How are workplaces will look like in 20 years depends on two basic factors. One factor is the development of technology to aid us in our work. Think of all those IT-related things such as the speed and capacities of computers, networks and data storage systems. The Windows-icon-mouse paradigm developed by Xerox in the seventies has been enourmously refined over the last 25 years. This has made computers usable for almost everyone but is certainly not the end point. In the coming years scientific insights will make gadgets even easier to use and more effective. An improved understanding of human cognitive and neural processes will allow for better information-processing tools. Then there is the physical location (slowly but surely becoming less important); new materials make for better chairs, desks and ultimately an entire building specifically designed to facilitate mental work.
The other factor is us. Our (in)ability to actually use all these tools effectively may become the major bottleneck in improving the efficency of office workers. Techno-scientific developments tend to outpace the ability to change of most organisations (and the people in them) by at least a decade or two. There will be major difference between and within organisations. Age, education, upbringing and attitude will all be factors determining a worker's ability to absorb the skills required to use new tools to do things better or to do better things for their organisations.
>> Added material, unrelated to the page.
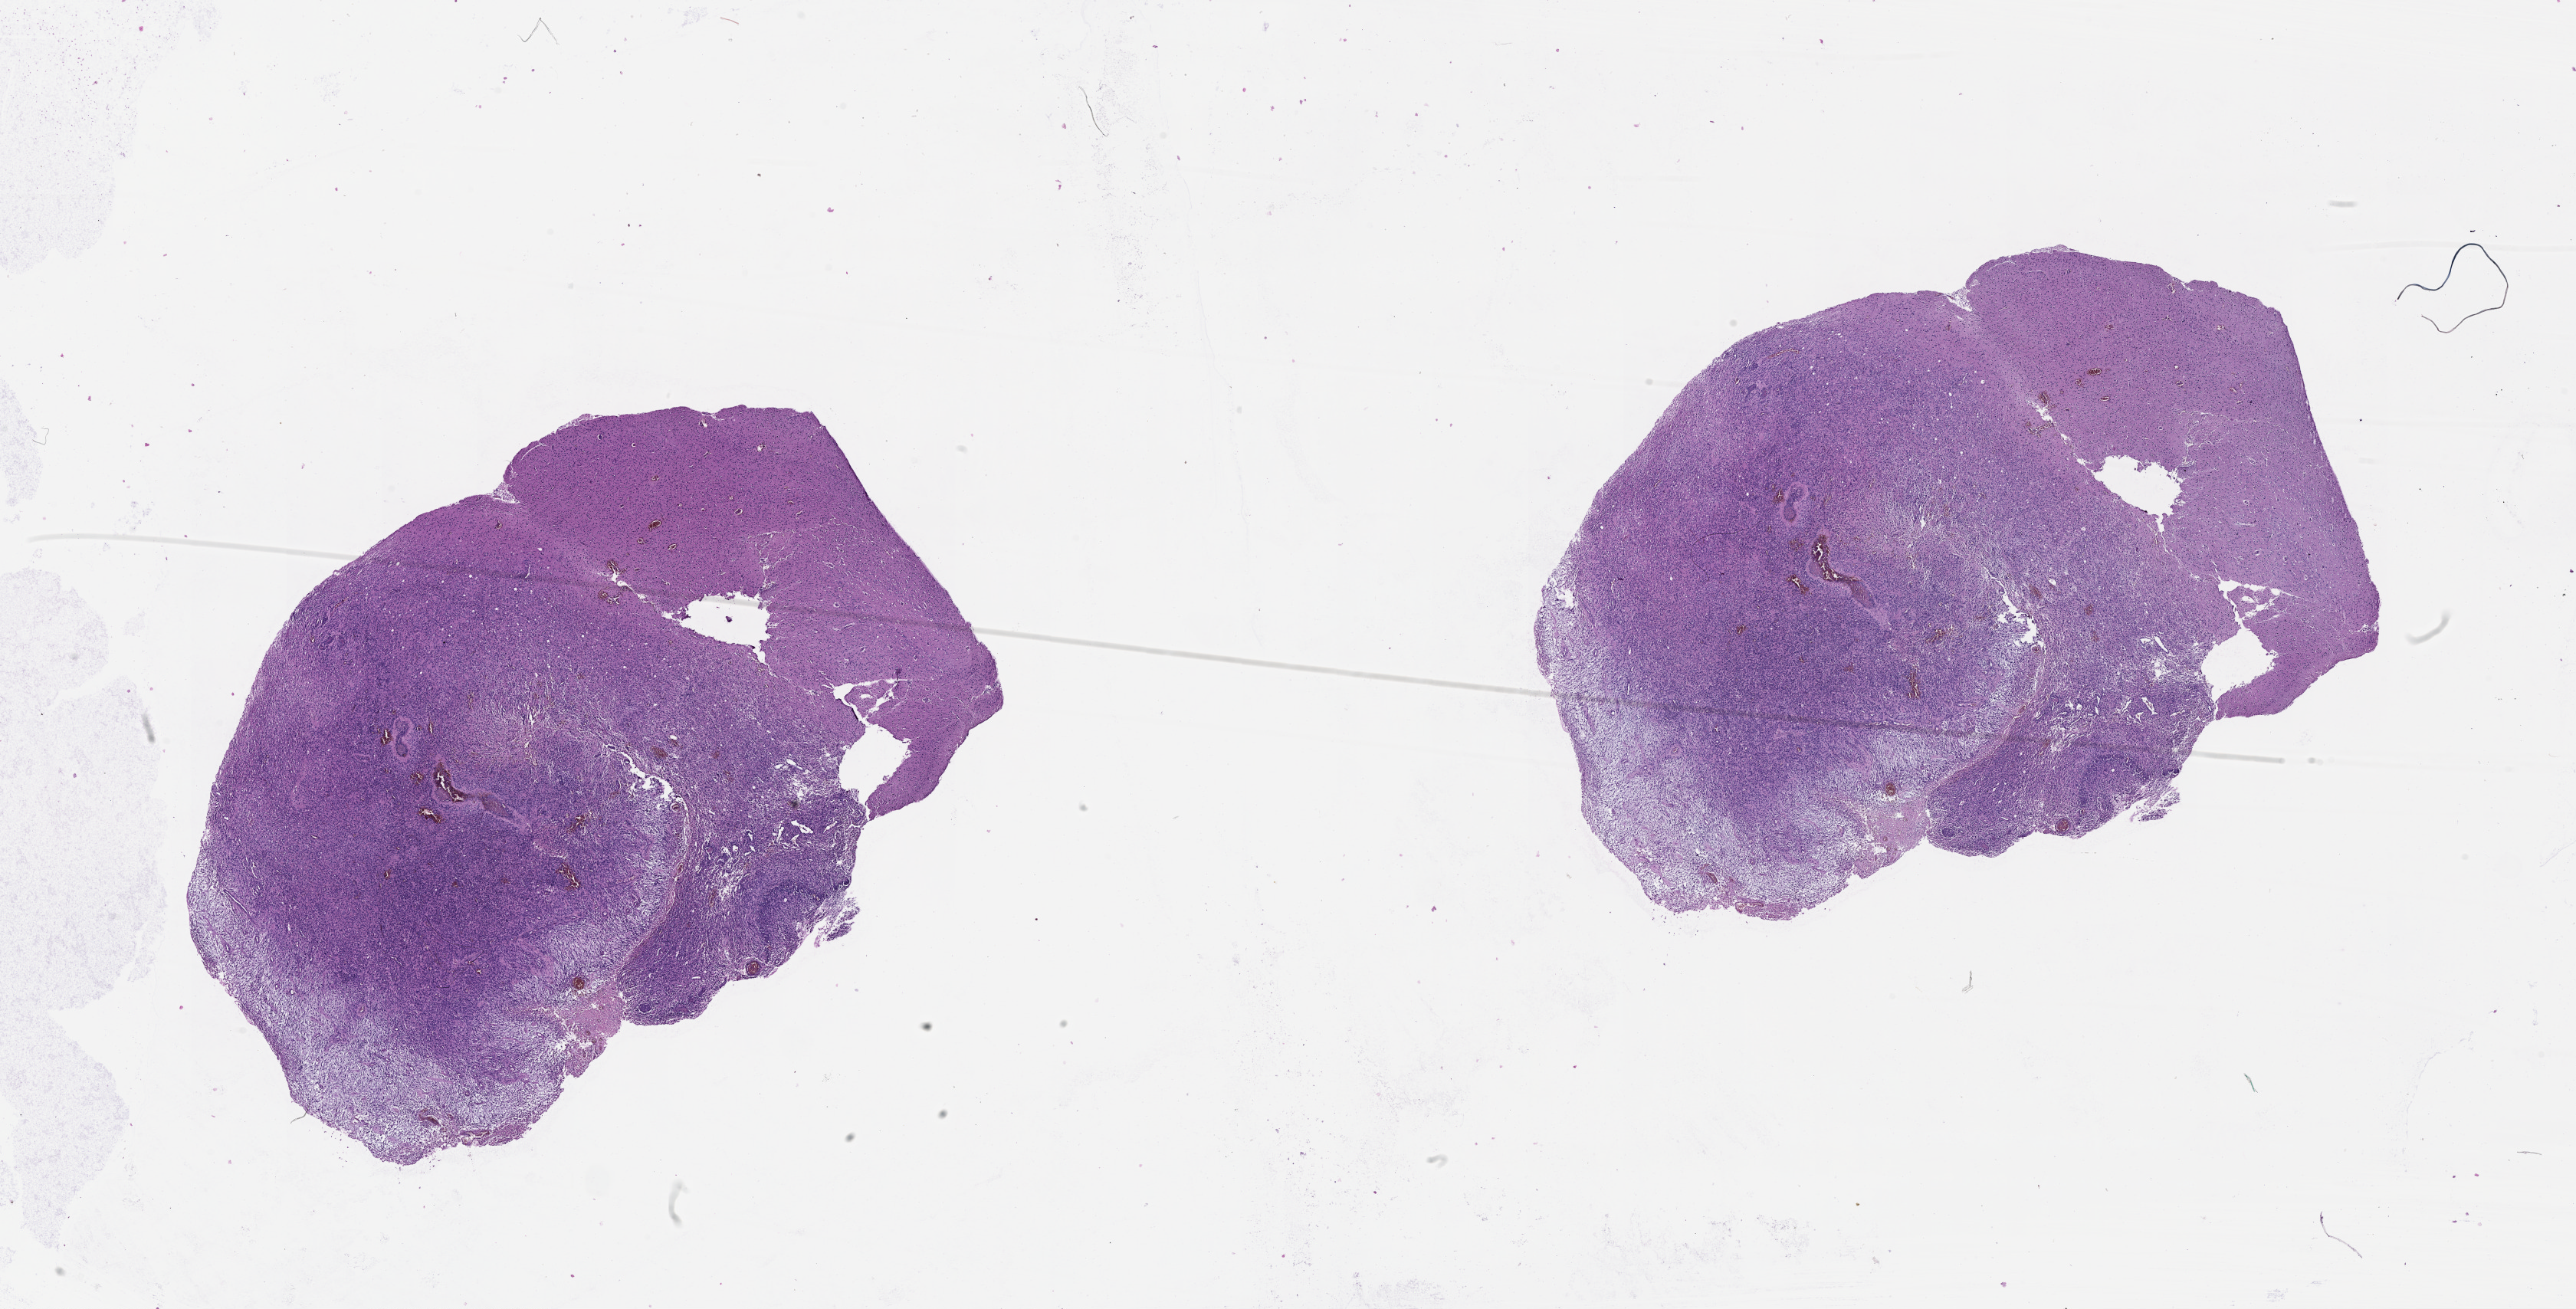
H&E-stained whole-slide image, low-resolution overview of the scanned area, about 27.1 x 13.8 mm; brain, tumour tissue. Male, 65 y/o.
Primary tumour site (as recorded): parietal lobe. Diagnosis: Glioblastoma.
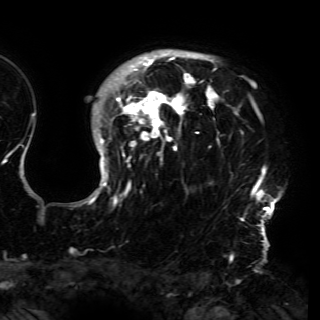
Breast MRI (dynamic contrast-enhanced), one axial slice. Slice 120 of 150 in the series (ordered by position). Cropped to one breast. Dynamic contrast-enhanced series, time point 2 of 6 at this slice position (early post-contrast). 3 T. TE 4.2 ms, TR 7.9 ms. 320 × 320 image matrix, field of view 250 × 250 mm. Female patient.
Outlined on this slice (semi-automatically segmented with operator editing):
- enhancing-tissue mask used for the functional tumour volume (all voxels passing the contrast-enhancement thresholds inside the analysis volume; usually the tumour): bounding box (x1, y1, x2, y2) in pixels: (80, 49, 280, 230)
The paperless office has been technically possible for 15 years at least but old habits die hard and cheap IT also means cheap and fast printers. For the time being our useage of paper is on the rise. Small start-ups are often the first paperless organisations existing today. New organisations can also abandon classical hierarchical structures. Open source communities very efficiently developed the complex systems underpinning the Internet, without any formal organisation or payment. But even in these communities of early techno-adopters there is a need to meet up in a physical place every now and then.
The type of work is also relevant. Graphics designers, architects and other creatives usually want and need the best possible tools and know-how to use them. Someone writing a policy document can probably make do with the same word processors we use today. Some people may perform relatively simple administrative tasks in an organisation with a low level of automation, while another may perform complex, creative and knowledge intensive work where the limits of technology are sought. Thé office of the future therefore does not exist.
In 2028 many office workers will still be behind desks while others will be plugged into the Internet from anywhere on the planet. Some of them will work alone, but more will work in teams assisted by intelligent systems that take most of the analytical and non-creative work out of their hands. Education, training, good leadership and access to communities of knowledge will be the determining factors of their productivity and creativity.